Durant un instant, je reste un bas de l'arbre, réfléchissant. Gay? Moi? Non. Je ne le crois pas. Je n'ai jamais été attiré par un homme. Du moins, il ne me semble pas. En ai-je le souvenir ? Non, je ne pense pas.
Et pourquoi est-ce que je me pose des questions ?
Qu'est-ce que ça change ?
En réalité, la seule chose qui me perturbe, ce n'est pas mon orientation sexuelle, mais plutôt l'identité de Jonathan. J'ai appris l'autre jour son nom de famille, mais trop de gens, rien que dans l'état de Michigan, porte le nom d'Adams. Et j'ai peur. J'ai peur de lui poser des questions, j'ai peur qu'il ne souhaite pas y répondre et qu'il ne veuille plus me parler par la suite. Il semble être si secret à propos de lui, que je crains de le blesser en le questionnant trop à ce sujet. Je laisse mes interrogations me brûler les lèvres, attendant un signe de sa part pour lui demander, mais je sais que, tôt ou tard, je finirais par lui demander.

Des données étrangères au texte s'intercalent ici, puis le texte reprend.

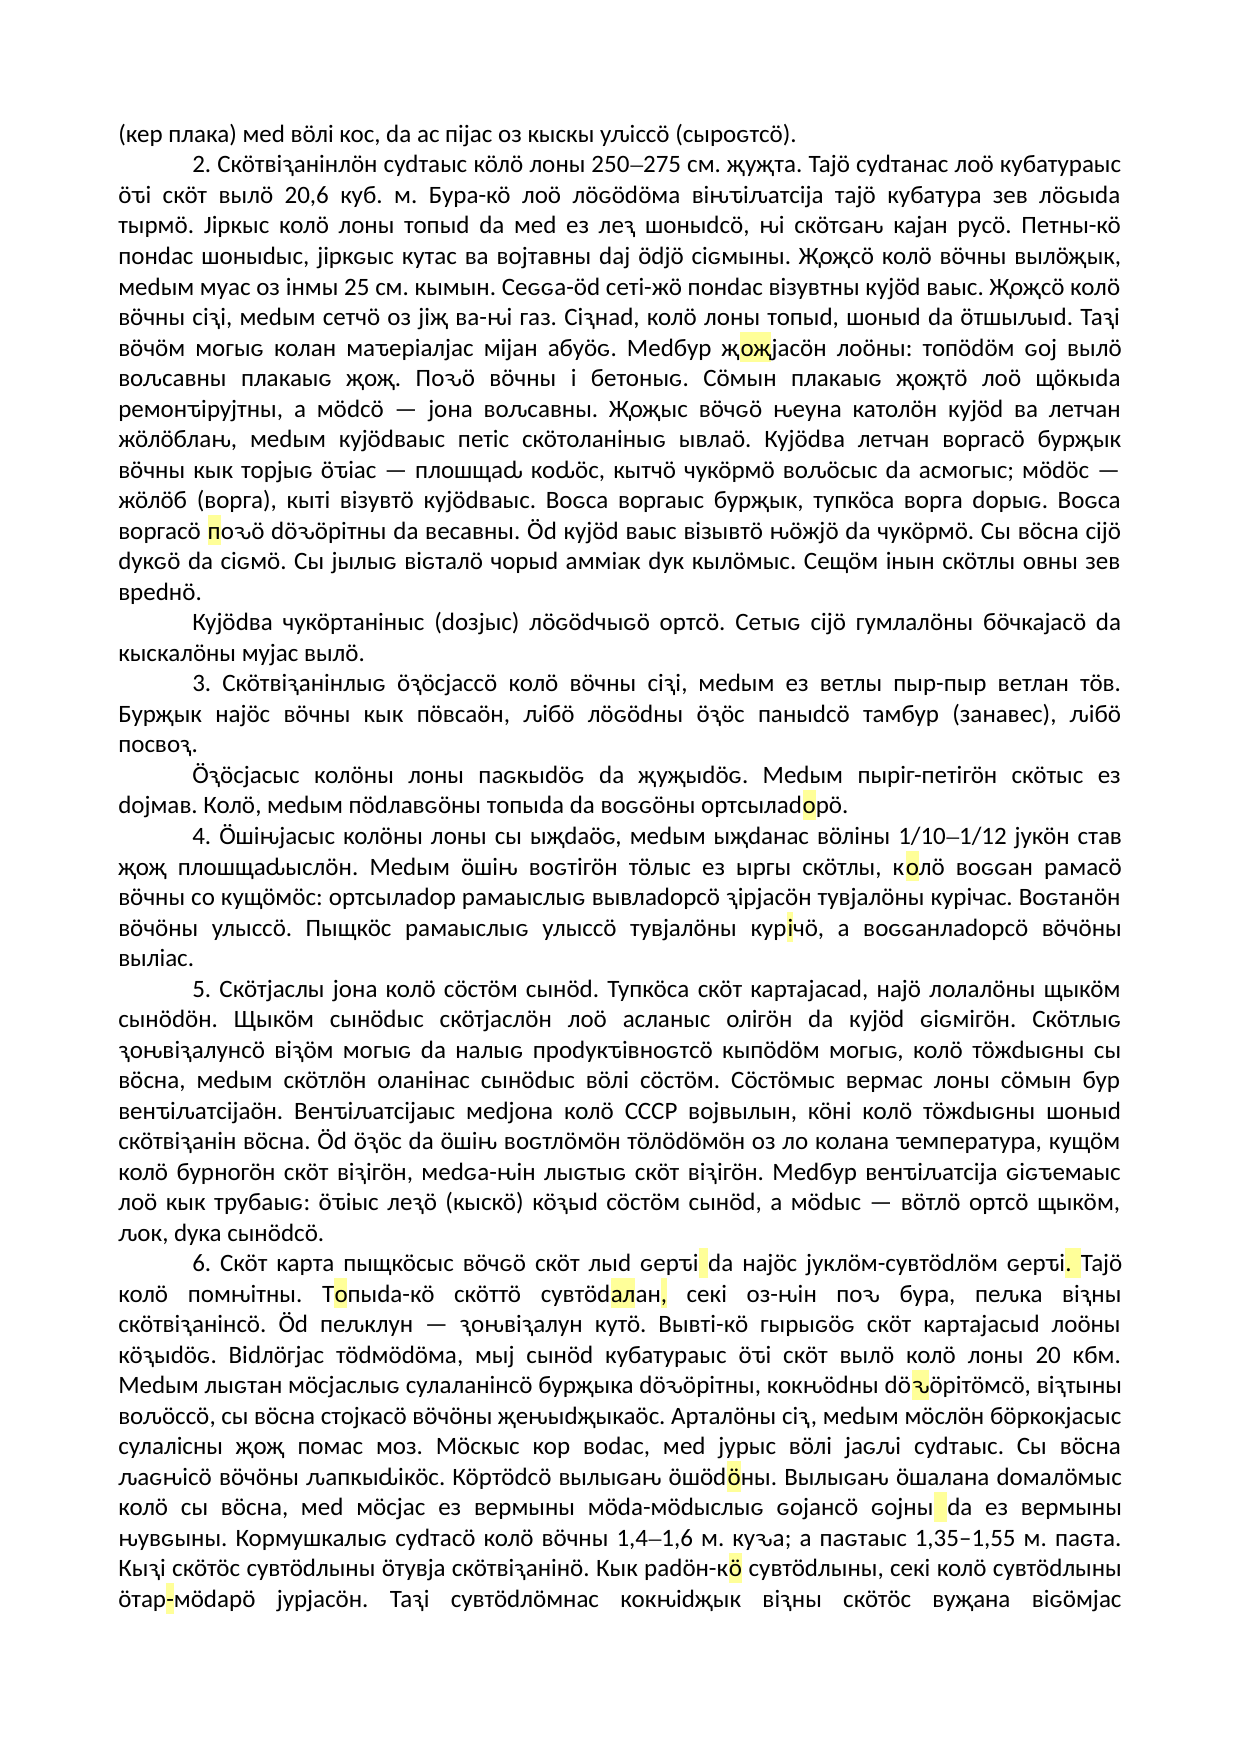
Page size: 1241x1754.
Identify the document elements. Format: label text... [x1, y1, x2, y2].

text 6. Скӧт карта пыщкӧсыс вӧчԍӧ скӧт лыԁ ԍерԏі ԁа најӧс јуклӧм-сувтӧԁлӧм ԍерԏі. Тајӧ колӧ помԋітны. Топыԁа-кӧ скӧттӧ сувтӧԁалан, секі оз-ԋін поԅ бура, пеԉка віԇны скӧтвіԇанінсӧ. Ӧԁ пеԉклун — ԇоԋвіԇалун кутӧ. Вывті-кӧ гырыԍӧԍ скӧт картајасыԁ лоӧны кӧԇыԁӧԍ. Віԁлӧгјас тӧԁмӧԁӧма, мыј сынӧԁ кубатураыс ӧԏі скӧт вылӧ колӧ лоны 20 кбм. Меԁым лыԍтан мӧсјаслыԍ сулаланінсӧ бурҗыка ԁӧԅӧрітны, кокԋӧԁны ԁӧԅӧрітӧмсӧ, віԇтыны воԉӧссӧ, сы вӧсна стојкасӧ вӧчӧны җеԋыԁҗыкаӧс. Арталӧны сіԇ, меԁым мӧслӧн бӧркокјасыс сулалісны җоҗ помас моз. Мӧскыс кор воԁас, меԁ јурыс вӧлі јаԍԉі суԁтаыс. Сы вӧсна ԉаԍԋісӧ вӧчӧны ԉапкыԃікӧс. Кӧртӧԁсӧ вылыԍаԋ ӧшӧԁӧны. Вылыԍаԋ ӧшалана ԁомалӧмыс колӧ сы вӧсна, меԁ мӧсјас ез вермыны мӧԁа-мӧԁыслыԍ ԍојансӧ ԍојны ԁа ез вермыны ԋувԍыны. Кормушкалыԍ суԁтасӧ колӧ вӧчны 1,4–1,6 м. куԅа; а паԍтаыс 1,35–1,55 м. паԍта. Кыԇі скӧтӧс сувтӧԁлыны ӧтувја скӧтвіԇанінӧ. Кык раԁӧн-кӧ сувтӧԁлыны, секі колӧ сувтӧԁлыны ӧтар-мӧԁарӧ јурјасӧн. Таԇі сувтӧԁлӧмнас кокԋіԁҗык віԇны скӧтӧс вуҗана віԍӧмјас [118, 1247, 1122, 1614]
text 4. Ӧшіԋјасыс колӧны лоны сы ыҗԁаӧԍ, меԁым ыҗԁанас вӧліны 1/10–1/12 јукӧн став җоҗ плошщаԃыслӧн. Меԁым ӧшіԋ воԍтігӧн тӧлыс ез ыргы скӧтлы, колӧ воԍԍан рамасӧ вӧчны со кущӧмӧс: ортсылаԁор рамаыслыԍ вывлаԁорсӧ ԇірјасӧн тувјалӧны курічас. Воԍтанӧн вӧчӧны улыссӧ. Пыщкӧс рамаыслыԍ улыссӧ тувјалӧны курічӧ, а воԍԍанлаԁорсӧ вӧчӧны выліас. [118, 820, 1122, 973]
text Кујӧԁва чукӧртаніныс (ԁозјыс) лӧԍӧԁчыԍӧ ортсӧ. Сетыԍ сіјӧ гумлалӧны бӧчкајасӧ ԁа кыскалӧны мујас вылӧ. [118, 606, 1122, 667]
text (кер плака) меԁ вӧлі кос, ԁа ас піјас оз кыскы уԉіссӧ (сыроԍтсӧ). [118, 118, 1122, 149]
text Ӧԇӧсјасыс колӧны лоны паԍкыԁӧԍ ԁа җуҗыԁӧԍ. Меԁым пыріг-петігӧн скӧтыс ез ԁојмав. Колӧ, меԁым пӧԁлавԍӧны топыԁа ԁа воԍԍӧны ортсылаԁорӧ. [118, 759, 1122, 820]
text 3. Скӧтвіԇанінлыԍ ӧԇӧсјассӧ колӧ вӧчны сіԇі, меԁым ез ветлы пыр-пыр ветлан тӧв. Бурҗык најӧс вӧчны кык пӧвсаӧн, ԉібӧ лӧԍӧԁны ӧԇӧс паныԁсӧ тамбур (занавес), ԉібӧ посвоԇ. [118, 667, 1122, 759]
text 2. Скӧтвіԇанінлӧн суԁтаыс кӧлӧ лоны 250–275 см. җуҗта. Тајӧ суԁтанас лоӧ кубатураыс ӧԏі скӧт вылӧ 20,6 куб. м. Бура-кӧ лоӧ лӧԍӧԁӧма віԋԏіԉатсіја тајӧ кубатура зев лӧԍыԁа тырмӧ. Јіркыс колӧ лоны топыԁ ԁа меԁ ез леԇ шоныԁсӧ, ԋі скӧтԍаԋ кајан русӧ. Петны-кӧ понԁас шоныԁыс, јіркԍыс кутас ва војтавны ԁај ӧԁјӧ сіԍмыны. Җоҗсӧ колӧ вӧчны вылӧҗык, меԁым муас оз інмы 25 см. кымын. Сеԍԍа-ӧԁ сеті-жӧ понԁас візувтны кујӧԁ ваыс. Җоҗсӧ колӧ вӧчны сіԇі, меԁым сетчӧ оз јіҗ ва-ԋі газ. Сіԇнаԁ, колӧ лоны топыԁ, шоныԁ ԁа ӧтшыԉыԁ. Таԇі вӧчӧм могыԍ колан маԏеріалјас міјан абуӧԍ. Меԁбур җоҗјасӧн лоӧны: топӧԁӧм ԍој вылӧ воԉсавны плакаыԍ җоҗ. Поԅӧ вӧчны і бетоныԍ. Сӧмын плакаыԍ җоҗтӧ лоӧ щӧкыԁа ремонԏірујтны, а мӧԁсӧ — јона воԉсавны. Җоҗыс вӧчԍӧ ԋеуна католӧн кујӧԁ ва летчан жӧлӧблаԋ, меԁым кујӧԁваыс петіс скӧтоланіныԍ ывлаӧ. Кујӧԁва летчан воргасӧ бурҗык вӧчны кык торјыԍ ӧԏіас — плошщаԃ коԃӧс, кытчӧ чукӧрмӧ воԉӧсыс ԁа асмогыс; мӧԁӧс — жӧлӧб (ворга), кыті візувтӧ кујӧԁваыс. Воԍса воргаыс бурҗык, тупкӧса ворга ԁорыԍ. Воԍса воргасӧ поԅӧ ԁӧԅӧрітны ԁа весавны. Ӧԁ кујӧԁ ваыс візывтӧ ԋӧжјӧ ԁа чукӧрмӧ. Сы вӧсна сіјӧ ԁукԍӧ ԁа сіԍмӧ. Сы јылыԍ віԍталӧ чорыԁ амміак ԁук кылӧмыс. Сещӧм інын скӧтлы овны зев вреԁнӧ. [118, 149, 1122, 606]
text 5. Скӧтјаслы јона колӧ сӧстӧм сынӧԁ. Тупкӧса скӧт картајасаԁ, најӧ лолалӧны щыкӧм сынӧԁӧн. Щыкӧм сынӧԁыс скӧтјаслӧн лоӧ асланыс олігӧн ԁа кујӧԁ ԍіԍмігӧн. Скӧтлыԍ ԇоԋвіԇалунсӧ віԇӧм могыԍ ԁа налыԍ проԁукԏівноԍтсӧ кыпӧԁӧм могыԍ, колӧ тӧжԁыԍны сы вӧсна, меԁым скӧтлӧн оланінас сынӧԁыс вӧлі сӧстӧм. Сӧстӧмыс вермас лоны сӧмын бур венԏіԉатсіјаӧн. Венԏіԉатсіјаыс меԁјона колӧ СССР војвылын, кӧні колӧ тӧжԁыԍны шоныԁ скӧтвіԇанін вӧсна. Ӧԁ ӧԇӧс ԁа ӧшіԋ воԍтлӧмӧн тӧлӧԁӧмӧн оз ло колана ԏемпература, кущӧм колӧ бурногӧн скӧт віԇігӧн, меԁԍа-ԋін лыԍтыԍ скӧт віԇігӧн. Меԁбур венԏіԉатсіја ԍіԍԏемаыс лоӧ кык трубаыԍ: ӧԏіыс леԇӧ (кыскӧ) кӧԇыԁ сӧстӧм сынӧԁ, а мӧԁыс — вӧтлӧ ортсӧ щыкӧм, ԉок, ԁука сынӧԁсӧ. [118, 973, 1122, 1247]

La forêt semble si calme ce soir. Les oiseaux migratoires revenants du Mexique semblent dormir de leur long voyage, silencieux. Les bourgeons apparaissent sur les branches feuillues, mais semblent déterminés à rester clos. La neige a presque entièrement fondu, laissant derrière elle des filets d'eau menant au ruisseau. Dans cette paix totale, je reconnais l'arrivée du printemps : dans d'autres pays, au Japon, par exemple, ce sont les fleurs de cerisiers qui l'annoncent ; ici, dans le Michigan, c'est la tranquillité de nature qui s'éveille lentement. Bientôt, chaque élément de la faune et la flore retrouvera sa vivacité d'autant, avant que l'hiver ne l'emporte à nouveau.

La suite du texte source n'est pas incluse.